Da wir uns meist überfordert fühlen mit psychisch Kranken, neigen wir dazu, uns zurückzuziehen und zu warten, bis sich die Lage verbessert. Das kann Monate dauern und eine sehr einsame Zeit für die Betroffenen werden.

Hilfreich wäre gute Aufklärungsarbeit, auch in der Gemeinde. Wir wissen viel über Schlaganfälle und Diabetes, aber immer noch sehr wenig über Depressionen, posttraumatische Belastungsstörungen und Psychosen. Barmherzigkeit, Gebet und langer Atem können den Leidenden Geborgenheit und Trost geben und helfen, die schwere Last zu tragen.
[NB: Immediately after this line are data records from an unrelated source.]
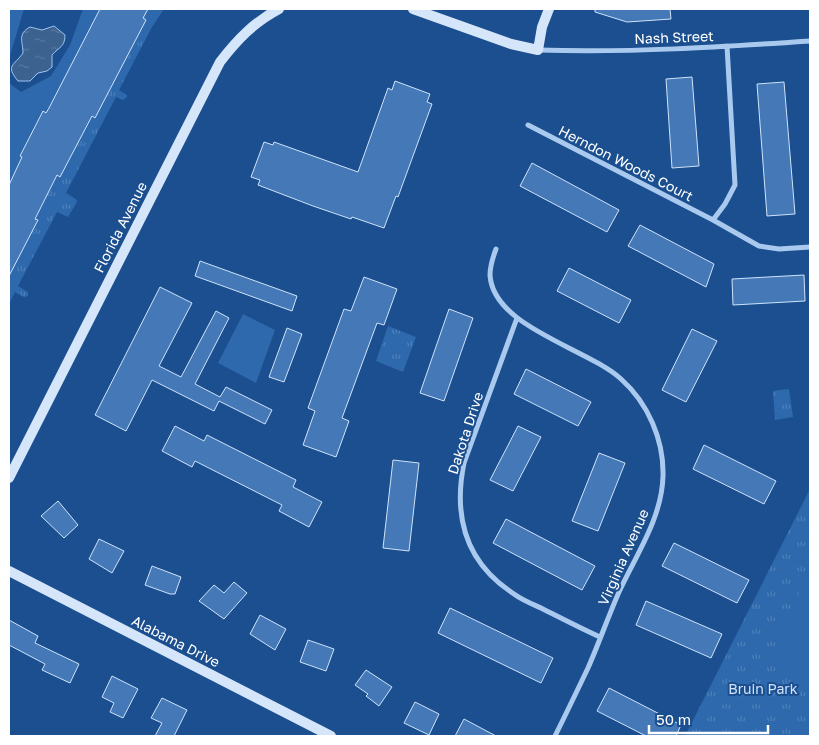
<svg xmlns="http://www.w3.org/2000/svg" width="819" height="745" viewBox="0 0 819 745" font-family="'Golos Text',sans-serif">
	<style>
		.grass { fill: url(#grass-tufts) }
		.garden { fill: #2e69ad }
		.water { fill: url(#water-ripples); stroke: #9cc4f0 }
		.building { fill: #4478b7; stroke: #cfe3fa }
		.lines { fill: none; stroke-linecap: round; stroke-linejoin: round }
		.street { stroke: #a9c9ee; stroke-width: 5 }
		.secondary { stroke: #d6e6fa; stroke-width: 10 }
		.labels { text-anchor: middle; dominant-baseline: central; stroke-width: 4; stroke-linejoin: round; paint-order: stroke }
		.street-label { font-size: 14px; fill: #fff; stroke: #1b4f8f }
		.park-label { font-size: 14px; fill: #cfe3fa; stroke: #1b4f8f }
	</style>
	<defs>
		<pattern id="grass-tufts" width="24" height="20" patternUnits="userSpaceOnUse" patternTransform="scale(1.25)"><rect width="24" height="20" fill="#2e69ad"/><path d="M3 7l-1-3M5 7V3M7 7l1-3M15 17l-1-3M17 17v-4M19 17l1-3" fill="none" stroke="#4d80b9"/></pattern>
		<pattern id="water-ripples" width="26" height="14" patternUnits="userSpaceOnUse" patternTransform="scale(1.25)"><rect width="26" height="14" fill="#3c6290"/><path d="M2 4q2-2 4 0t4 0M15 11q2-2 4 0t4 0" fill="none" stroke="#597aa1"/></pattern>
	</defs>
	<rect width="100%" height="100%" fill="#1b4f8f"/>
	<path class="grass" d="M148 9H164L152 27 119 90 127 95V97L123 100 116 97 66 193 76 199 77 202 68 217 57 212 18 286 28 292V296L24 297 15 292 9 304V281L10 278 9 277V269L37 220 35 219 57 175 60 177 83 126 86 128 92 116 95 117 146 20 143 18Z
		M388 326 416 337 403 372 376 361Z
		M789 389 793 417 775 420 773 391Z
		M810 489V736H685Z"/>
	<path class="garden" d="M9 9H24L9 59Z
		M83 9H100L52 110 48 108 46 113 42 112 33 131 34 132 30 136 20 156 22 157 17 169 51 187 41 207 9 190V83L21 92 51 76 70 45Z
		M243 314 275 330 256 383 218 363Z
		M810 570V684L780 667 774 650 776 642Z"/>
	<path class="water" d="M54 26 65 35C65 47 59 47 52 55V67L47 71 38 73 30 81H18C5 65 14 66 23 53 23 42 17 34 30 27L42 30Z"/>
	<path class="building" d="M100 9H148L143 18 146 20 95 118 92 116 60 177 57 175 35 219 38 220 9 276V185L22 157 20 156 43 111 46 113 49 108Z
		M595 9H670L671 19 627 22 595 12Z
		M692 77 699 166 672 168 666 79Z
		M395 81 430 94 427 102 432 104 398 197 396 196 384 228 352 217 351 219 313 206 258 185 260 180 251 177 264 142 273 145 274 142 358 172 388 88 392 90Z
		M784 82 795 214 767 216 757 84Z
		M532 163 619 210 607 232 520 186Z
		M640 225 714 264 706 287 628 246Z
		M200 261 297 296 292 311 195 276Z
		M569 268 631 300 619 323 557 291Z
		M804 275 805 301 733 305 732 279Z
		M364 277 397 289 384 325 377 323 342 418 349 421 336 457 303 445 315 411 308 408 344 309 351 311Z
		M160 287 192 303 159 366 181 377 216 311 229 318 195 384 220 397 226 387 272 410 265 424 219 401 214 411 152 380 126 431 95 415Z
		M449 309 473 318 444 401 420 393Z
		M287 328 302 334 284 382 269 377Z
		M692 329 717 341 686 402 662 390Z
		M526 369 591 402 578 426 514 394Z
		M175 426 204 441 207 435 296 480 293 487 322 502 309 527 279 511 282 505 195 461 192 467 162 451Z
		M518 426 541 437 513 491 490 480Z
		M704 445 776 481 764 504 693 469Z
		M599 453 625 463 598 531 572 521Z
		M393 460 419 463 409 551 383 548Z
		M58 501 78 525 64 538 41 516Z
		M506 519 595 566 582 590 493 543Z
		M99 539 124 551 112 573 89 559Z
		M674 543 749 580 737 603 662 566Z
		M152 566 181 577 175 594H170L145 585Z
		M234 582 247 593 224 619 199 601 214 585 224 593Z
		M646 601 722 634 711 658 636 625Z
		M450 608 553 658 541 683 438 633Z
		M260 615 286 629 275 650 250 634Z
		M9 620 38 636 35 643 79 664 70 683 42 670 45 664 9 645Z
		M308 640 334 649 326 671 300 662Z
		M366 670 392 687 379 706 366 696 368 694 355 685Z
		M112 676 138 689 123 718 110 712 114 703 102 697Z
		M609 688 681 725 676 736H646L597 711Z
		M162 698 187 710 174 736H155L162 723 151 718Z
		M415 702 439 714 429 735 404 723Z
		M464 719 496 736H455Z"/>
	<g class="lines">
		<path class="street" d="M539 50C629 53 720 47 810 41
			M528 125 713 220 759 246 779 249 810 247
			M713 220 725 204 735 185 727 46
			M496 249C493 257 490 265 490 275 493 327 587 348 621 379 648 403 664 440 663 476 662 518 636 555 619 592 608 617 599 643 588 668 577 691 566 714 555 736
			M517 318 464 463C453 517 466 563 514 594 522 600 532 604 541 608 561 618 580 628 600 637"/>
		<path class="secondary" d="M413 9 511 44 538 50 542 27 549 9
			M9 478 220 62C237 40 254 22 279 9
			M9 571 331 736"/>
	</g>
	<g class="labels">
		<g class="street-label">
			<text transform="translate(674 37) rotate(-2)">Nash Street</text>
			<text transform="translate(626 163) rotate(27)">Herndon Woods Court</text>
			<text transform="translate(120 227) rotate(-63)">Florida Avenue</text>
			<text transform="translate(465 433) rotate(-72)">Dakota Drive</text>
			<text transform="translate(623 557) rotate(-66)">Virginia Avenue</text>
			<text transform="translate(176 641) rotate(27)">Alabama Drive</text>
		</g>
		<g class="park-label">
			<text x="763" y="688">Bruin Park</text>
		</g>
	</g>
	<rect width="819" height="745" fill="none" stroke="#ffffff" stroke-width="20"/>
	<path d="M649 725v8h119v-8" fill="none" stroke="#ffffff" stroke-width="2.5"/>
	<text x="656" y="725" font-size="15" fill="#ffffff" stroke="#1b4f8f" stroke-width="4" paint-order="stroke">50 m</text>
</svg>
Lisa hätte es geholfen, wenn man ihre Not als Krankheit verstanden und akzeptiert hätte; wenn man für sie und ihre Familie gekocht hätte, wenn man ihr Milch und nicht Schwarzbrot in dieser Situation angeboten hätte: Verse, die sie verdauen kann, an die sie sich in dunklen Stunden klammern kann, wenn nichts mehr trägt. Und wenn sie echte Freunde gehabt hätte, die sie zu Jesus tragen, wenn sie selber dazu nicht mehr in der Lage ist.

Die Bibel kennt körperliches und seelisches Leiden. Aber der Leidende muss nicht ungetröstet bleiben. In allem Zweifel gibt es immer einen, der treu bleibt und nicht von unserer Seite weicht. „Wenn mir gleich Leib und Seele verschmachtet, so bist du doch, Gott, allezeit meines Herzens Trost und mein Teil.“ Psalm 73,26.